All interrupts and exceptions pass a struct cpu_user_regs up into C. This
contains the legacy vm86 fields from 32bit days, which are beyond the
hardware-pushed frame.
Accessing these fields is generally illegal, as they are logically out of
bounds for anything other than an interrupt/exception hitting ring1/3 code.
show_registers() unconditionally reads these fields, but the content is
discarded before use. This is benign right now, as all parts of the stack are
readable, including the guard pages.
However, read_registers() in the #DF handler writes to these fields as part of
preparing the state dump, and being IST, hits the adjacent stack frame.
This has been broken forever, but c/s
6001660473 "x86/shstk: Rework the stack
layout to support shadow stacks" repositioned the #DF stack to be adjacent to
the guard page, which turns this OoB write into a fatal pagefault:
(XEN) *** DOUBLE FAULT ***
(XEN) ----[ Xen-4.15-unstable x86_64 debug=y Tainted: C ]----
(XEN) ----[ Xen-4.15-unstable x86_64 debug=y Tainted: C ]----
(XEN) CPU: 4
(XEN) RIP: e008:[<
ffff82d04031fd4f>] traps.c#read_registers+0x29/0xc1
(XEN) RFLAGS:
0000000000050086 CONTEXT: hypervisor (d1v0)
...
(XEN) Xen call trace:
(XEN) [<
ffff82d04031fd4f>] R traps.c#read_registers+0x29/0xc1
(XEN) [<
ffff82d0403207b3>] F do_double_fault+0x3d/0x7e
(XEN) [<
ffff82d04039acd7>] F double_fault+0x107/0x110
(XEN)
(XEN) Pagetable walk from
ffff830236f6d008:
(XEN) L4[0x106] =
80000000bfa9b063 ffffffffffffffff
(XEN) L3[0x008] =
0000000236ffd063 ffffffffffffffff
(XEN) L2[0x1b7] =
0000000236ffc063 ffffffffffffffff
(XEN) L1[0x16d] =
8000000236f6d161 ffffffffffffffff
(XEN)
(XEN) ****************************************
(XEN) Panic on CPU 4:
(XEN) FATAL PAGE FAULT
(XEN) [error_code=0003]
(XEN) Faulting linear address:
ffff830236f6d008
(XEN) ****************************************
(XEN)

**WORK INSTRUCTIONS:**
1. Reproduce the Xen commit message verbatim, everything from "Accessing these fields" down to "adjacent stack frame.".
2. Answer these questions from the Xen commit message:
(a) Which function unconditionally reads the legacy vm86 fields?
(b) On which CPU did the panic occur?
(c) What error code is reported with the fatal page fault?
3. Write what comes next in the Xen commit message, picking up after its final line.

**EXERCISE DATA:**
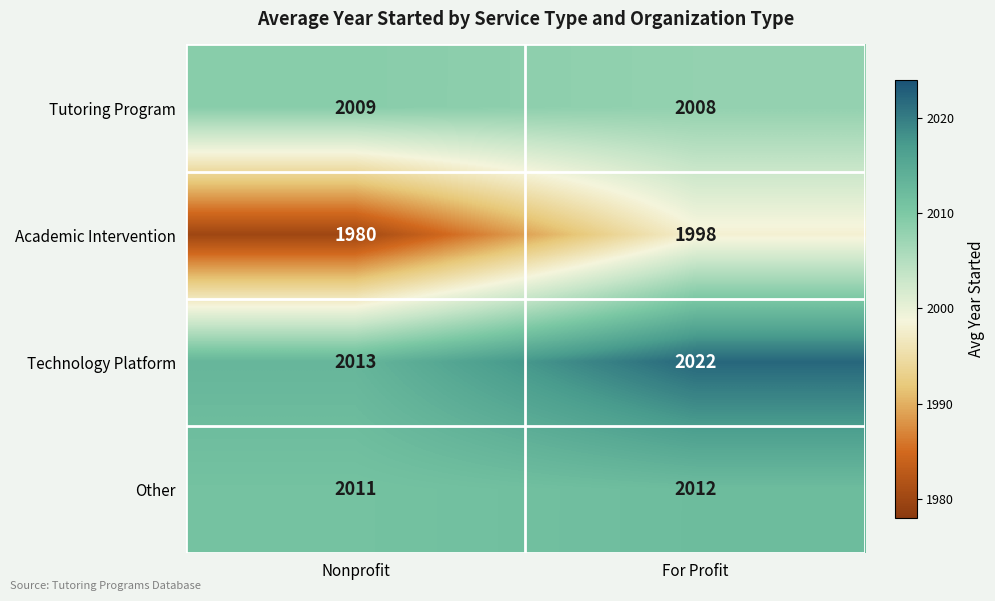

What is the difference between the Academic Intervention values at For Profit and Nonprofit?

18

**ANSWER SET:**
1.
Accessing these fields is generally illegal, as they are logically out of
bounds for anything other than an interrupt/exception hitting ring1/3 code.
show_registers() unconditionally reads these fields, but the content is
discarded before use. This is benign right now, as all parts of the stack are
readable, including the guard pages.
However, read_registers() in the #DF handler writes to these fields as part of
preparing the state dump, and being IST, hits the adjacent stack frame.

2.
(a) show_registers()
(b) CPU 4
(c) 0003

3.
and rendering the main #DF analysis broken.
The proper fix is to delete cpu_user_regs.es and later, so no
interrupt/exception path can access OoB, but this needs disentangling from the
PV ABI first.
Not-really-fixes:
6001660473 ("x86/shstk: Rework the stack layout to support shadow stacks")
Signed-off-by: Andrew Cooper <andrew.cooper3@citrix.com>
Reviewed-by: Jan Beulich <jbeulich@suse.com>
tss->ist[IST_MCE - 1] = stack_top + (1 + IST_MCE) * PAGE_SIZE;
tss->ist[IST_NMI - 1] = stack_top + (1 + IST_NMI) * PAGE_SIZE;
tss->ist[IST_DB - 1] = stack_top + (1 + IST_DB) * PAGE_SIZE;
- tss->ist[IST_DF - 1] = stack_top + (1 + IST_DF) * PAGE_SIZE;
+ /*
+ * Gross bodge. The #DF handler uses the vm86 fields of cpu_user_regs
+ * beyond the hardware frame. Adjust the stack entrypoint so this
+ * doesn't manifest as an OoB write which hits the guard page.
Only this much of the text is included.